4 Replies Latest reply on Aug 9, 2008 1:09 AM by traits

    Reduction kernel error

    traits

      I'm testing spmv sample in brook+. When I change NzWidth from 2 to 10, it's reporting "Failed to find usable kernel fragment to implement requested reduction". When the factor is 8, it's running correctly.

      I find this thread (http://forums.amd.com/forum/messageview.cfm?catid=328&threadid=96153&highlight_key=y&keyword1=reduction).

      Why?

        • Reduction kernel error
          josopait

          I get the same error with the following test program:

           

          reduce void sum( float4 a<>, reduce float4 b<> )
          {
              b += a;
          }


          int main()
          {
              float4 a<76>;
              float4 b;
              sum(a, b);

              return 0;
          }

           

          It only fails if the size of a is 76. With most other sizes that I have tried the error disappears.

           

            • Reduction kernel error
              lpw

               

              Originally posted by: josopaitIt only fails if the size of a is 76. With most other sizes that I have tried the error disappears.

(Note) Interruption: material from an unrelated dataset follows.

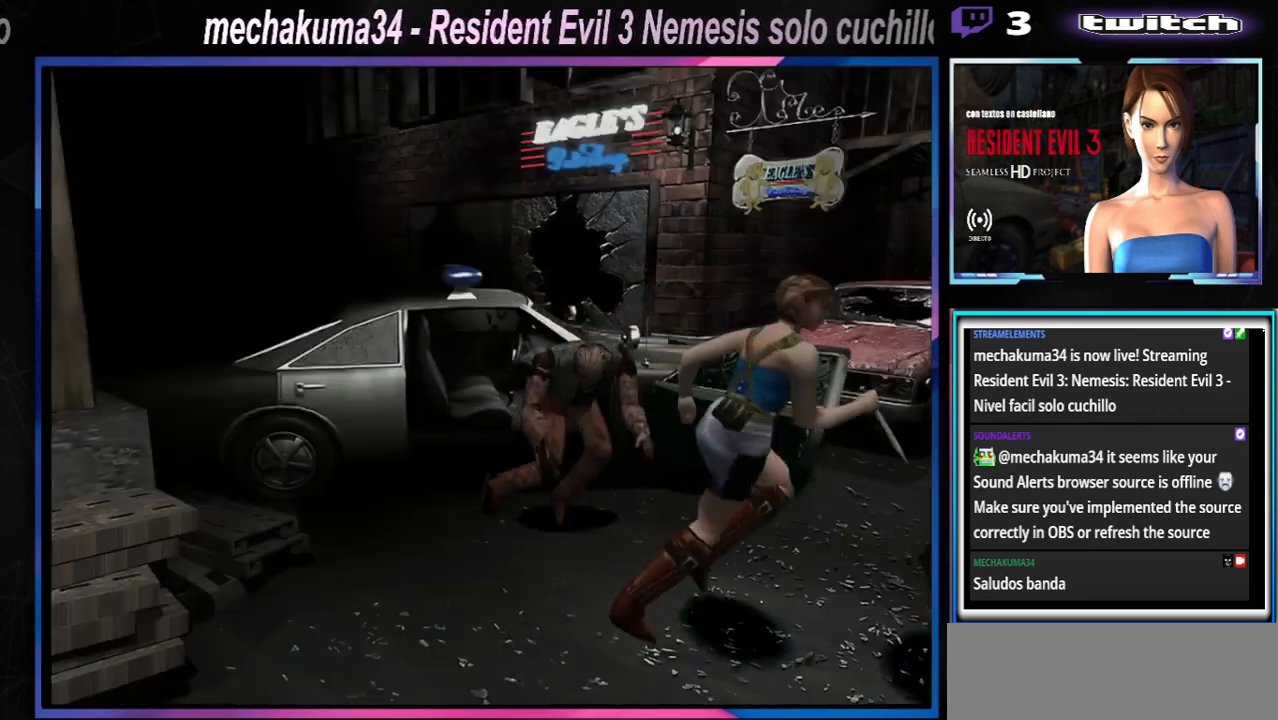
{"buttons": ["X"], "left_stick": "up", "events": [[200, "left_stick", "up"]]}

              The prime factorization of 76 is 2*2*19.

              19 is bad news (see post above).

            • Reduction kernel error
              lpw

               

              Originally posted by: traitsI find this thread (http://forums.amd.com/forum/messageview.cfm?catid=328&threadid=96153&highlight_key=y&keyword1=reduction).

               

              Why?

               

              As mentioned by udeepta in the above thread, the prime factorization of the stream size can have only 2, 3, 5 and 7 as factors.

              This is because a kernel can take up to 8 inputs. I suspect that Brook+ does reductions by recursively partitioning the input stream into up to 8 subdomains and, with each pass, attaching the subdomains as inputs to the reduction kernel (translated to IL). If at any pass the current input stream cannot be divided into 2, 3, 4, 5, 6, 7, or 8 parts Brook+ blows chunks.

                • Reduction kernel error
                  traits

                   

                  Originally posted by: lpw
                  Originally posted by: traitsI find this thread (http://forums.amd.com/forum/messageview.cfm?catid=328&threadid=96153&highlight_key=y&keyword1=reduction).

                   

                  Why?

                   

                  As mentioned by udeepta in the above thread, the prime factorization of the stream size can have only 2, 3, 5 and 7 as factors.

                  This is because a kernel can take up to 8 inputs. I suspect that Brook+ does reductions by recursively partitioning the input stream into up to 8 subdomains and, with each pass, attaching the subdomains as inputs to the reduction kernel (translated to IL). If at any pass the current input stream cannot be divided into 2, 3, 4, 5, 6, 7, or 8 parts Brook+ blows chunks.

                  why is it failed with 10? 10=2*5.